What I learnt this week
Apple intelligence architecture: At WWDC, Apple announced new on-device and server foundation models as part of Apple Intelligence, a personal intelligence system integrated into iOS 18, iPadOS 18, and macOS Sequoia. These foundation models are designed to be used for various tasks, including writing and refining text, summarizing notifications, creating images, and taking actions in apps. In the demo, the AI systems seems seamlessly integrated into multiple “tasks” and Siri also seems like got a much needed improvement, powered by Language models. I was curious about the high-level architecture used here and this blog by folks at predibase does a great job of explaining it. Key points:
Starting Small: Apple started with a relatively small language model (3B parameters) and then used a parameter-efficient fine-tuning technique called LoRA (Low-Rank Adaptation) to create multiple adapters tailored for each of the individual tasks the model needs to handle.
LoRA Fine-Tuning: Instead of changing the parameters of the model on a specific task, LoRA creates a new set of weights (e.g., in the self-attention layer) that are tuned for a specific task. The original weights of the “main” model stay intact.
Adapters: Each adapter is very small (usually less than 1% of parameters) but contains information on how to adapt the model’s responses to the particular task.
Dynamic Serving: Once Apple creates all of these fine-tuned task-specific adapters, they then have a dynamic serving system where all of these adapters can be hot-swapped in and out on top of the same base Apple AI model.
Benefits: This approach enables a single small language model (SLM) to do many tasks with GPT-4-like performance but at a fraction of the size and significantly less expensive to train compared to training an LLM from scratch.
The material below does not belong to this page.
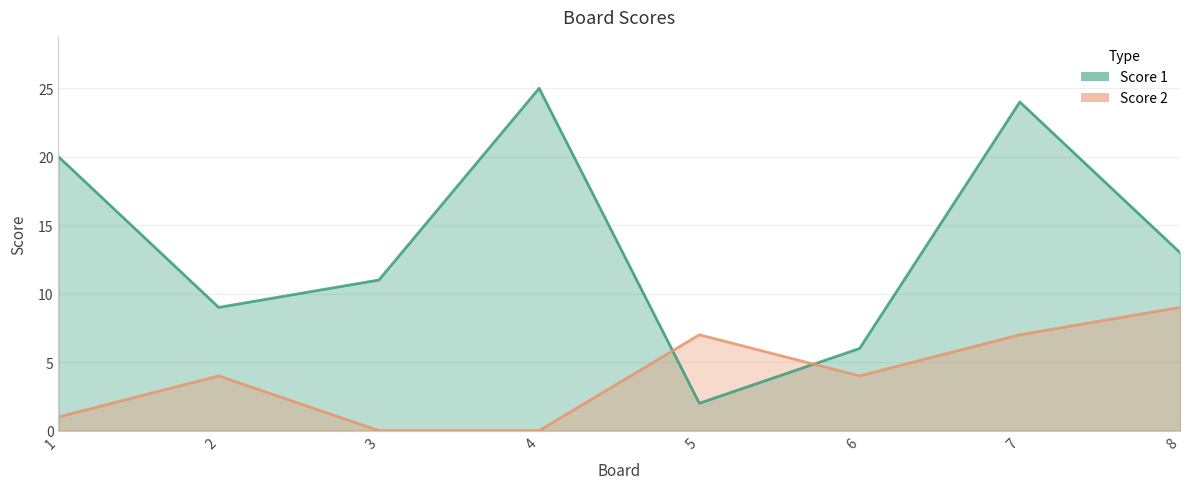

Which series ends up on top after the final intersection of Score 1 and Score 2?

Score 1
ARM announces new chips/software for smartphones: ARM introduced new CPU cores, Cortex-X4, designed specifically for AI workloads. Arm said the Cortex-X4 is the fastest CPU it has made so far and will bring 15% more performance than its predecessor, the Cortex X-3, with a focus on enabling artificial intelligence and machine learning-based apps. Arm also announced a new platform for mobile computing called Arm Total Compute Solutions 2023 (TCS23), which will include IP like the Immortalis GPU, Armv9 CPUs and software enhancements. Overall, ARM's goal is to provide a more complete package for smartphone makers, allowing them to develop next-generation devices with efficient and powerful AI capabilities. This could translate to features like improved facial recognition, enhanced camera functionalities, better virtual assistants, and overall smoother user experiences on smartphones.